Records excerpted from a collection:
↓↓↓

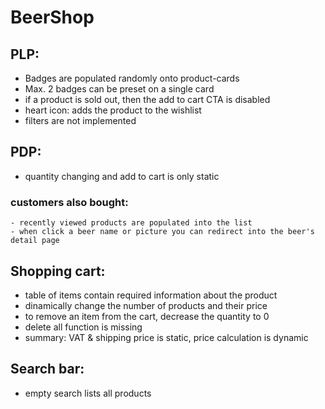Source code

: # BeerShop

## PLP:

- Badges are populated randomly onto product-cards
- Max. 2 badges can be preset on a single card
- if a product is sold out, then the add to cart CTA is disabled
- heart icon: adds the product to the wishlist
- filters are not implemented

## PDP: 

- quantity changing and add to cart is only static
### customers also bought: 
    - recently viewed products are populated into the list
    - when click a beer name or picture you can redirect into the beer's detail page

## Shopping cart: 

- table of items contain required information about the product
- dinamically change the number of products and their price
- to remove an item from the cart, decrease the quantity to 0
- delete all function is missing
- summary: VAT & shipping price is static, price calculation is dynamic

## Search bar: 

- empty search lists all products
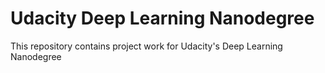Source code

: # Udacity Deep Learning Nanodegree
This repository contains project work for Udacity's Deep Learning Nanodegree
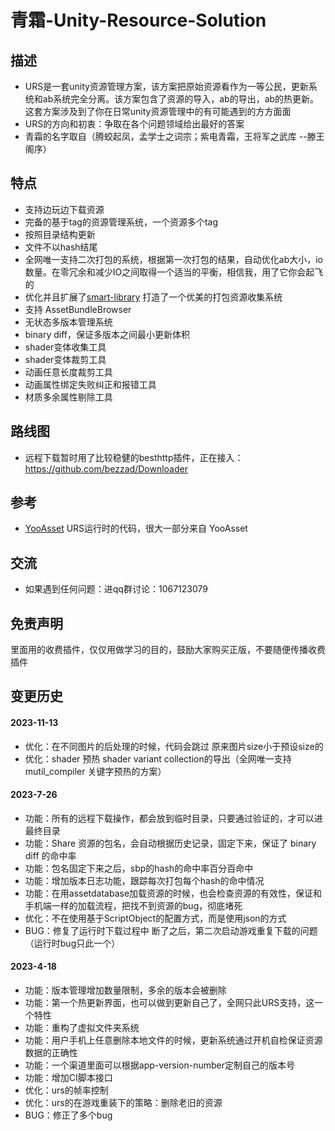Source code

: # 青霜-Unity-Resource-Solution

## 描述
- URS是一套unity资源管理方案，该方案把原始资源看作为一等公民，更新系统和ab系统完全分离。该方案包含了资源的导入，ab的导出，ab的热更新。这套方案涉及到了你在日常unity资源管理中的有可能遇到的方方面面
- URS的方向和初衷：争取在各个问题领域给出最好的答案
- 青霜的名字取自（腾蛟起凤，孟学士之词宗；紫电青霜，王将军之武库 --滕王阁序）
## 特点
- 支持边玩边下载资源
- 完备的基于tag的资源管理系统，一个资源多个tag
- 按照目录结构更新
- 文件不以hash结尾
- 全网唯一支持二次打包的系统，根据第一次打包的结果，自动优化ab大小，io数量。在零冗余和减少IO之间取得一个适当的平衡，相信我，用了它你会起飞的
- 优化并且扩展了[smart-library](https://assetstore.unity.com/packages/tools/utilities/smart-library-asset-manager-200724) 打造了一个优美的打包资源收集系统
- 支持 AssetBundleBrowser
- 无状态多版本管理系统
- binary diff，保证多版本之间最小更新体积
- shader变体收集工具
- shader变体裁剪工具
- 动画任意长度裁剪工具
- 动画属性绑定失败纠正和报错工具
- 材质多余属性剔除工具
## 路线图
- 远程下载暂时用了比较稳健的besthttp插件，正在接入：https://github.com/bezzad/Downloader

## 参考
- [YooAsset](https://github.com/tuyoogame/YooAsset) URS运行时的代码，很大一部分来自 YooAsset

## 交流
- 如果遇到任何问题：进qq群讨论：1067123079       
## 免责声明
里面用的收费插件，仅仅用做学习的目的，鼓励大家购买正版，不要随便传播收费插件

## 变更历史
#### 2023-11-13
- 优化：在不同图片的后处理的时候，代码会跳过 原来图片size小于预设size的
- 优化：shader 预热 shader variant collection的导出（全网唯一支持 mutil_compiler 关键字预热的方案）

#### 2023-7-26
- 功能：所有的远程下载操作，都会放到临时目录，只要通过验证的，才可以进最终目录
- 功能：Share 资源的包名，会自动根据历史记录，固定下来，保证了 binary diff 的命中率
- 功能：包名固定下来之后，sbp的hash的命中率百分百命中
- 功能：增加版本日志功能，跟踪每次打包每个hash的命中情况
- 功能：在用assetdatabase加载资源的时候，也会检查资源的有效性，保证和手机端一样的加载流程，把找不到资源的bug，彻底堵死
- 优化：不在使用基于ScriptObject的配置方式，而是使用json的方式
- BUG：修复了运行时下载过程中 断了之后，第二次启动游戏重复下载的问题（运行时bug只此一个）

#### 2023-4-18
- 功能：版本管理增加数量限制，多余的版本会被删除
- 功能：第一个热更新界面，也可以做到更新自己了，全网只此URS支持，这一个特性
- 功能：重构了虚拟文件夹系统
- 功能：用户手机上任意删除本地文件的时候，更新系统通过开机自检保证资源数据的正确性
- 功能：一个渠道里面可以根据app-version-number定制自己的版本号
- 功能：增加CI脚本接口
- 优化：urs的帧率控制
- 优化：urs的在游戏重装下的策略：删除老旧的资源
- BUG：修正了多个bug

↑↑↑

* Brief
Taking the entries as a whole, work out how many lines contain the string "binary". Respond with only the number.

* Answer to the exercise
2